| Work to complete |
Transcribe the following lines word for word, from the line with "Condition survey item: pressure" up to and including the line with "Log entry: value=215 unit=kPa".

| Information shown |

──────

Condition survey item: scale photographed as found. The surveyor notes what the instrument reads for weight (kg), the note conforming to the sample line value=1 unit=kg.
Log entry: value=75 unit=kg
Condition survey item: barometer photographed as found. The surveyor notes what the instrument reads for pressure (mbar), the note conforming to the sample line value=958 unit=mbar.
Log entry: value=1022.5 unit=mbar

──────

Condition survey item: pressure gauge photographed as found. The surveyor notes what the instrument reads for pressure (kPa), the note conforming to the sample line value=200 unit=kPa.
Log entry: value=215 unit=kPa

──────

| Task response |
Condition survey item: pressure gauge photographed as found. The surveyor notes what the instrument reads for pressure (kPa), the note conforming to the sample line value=200 unit=kPa.
Log entry: value=215 unit=kPa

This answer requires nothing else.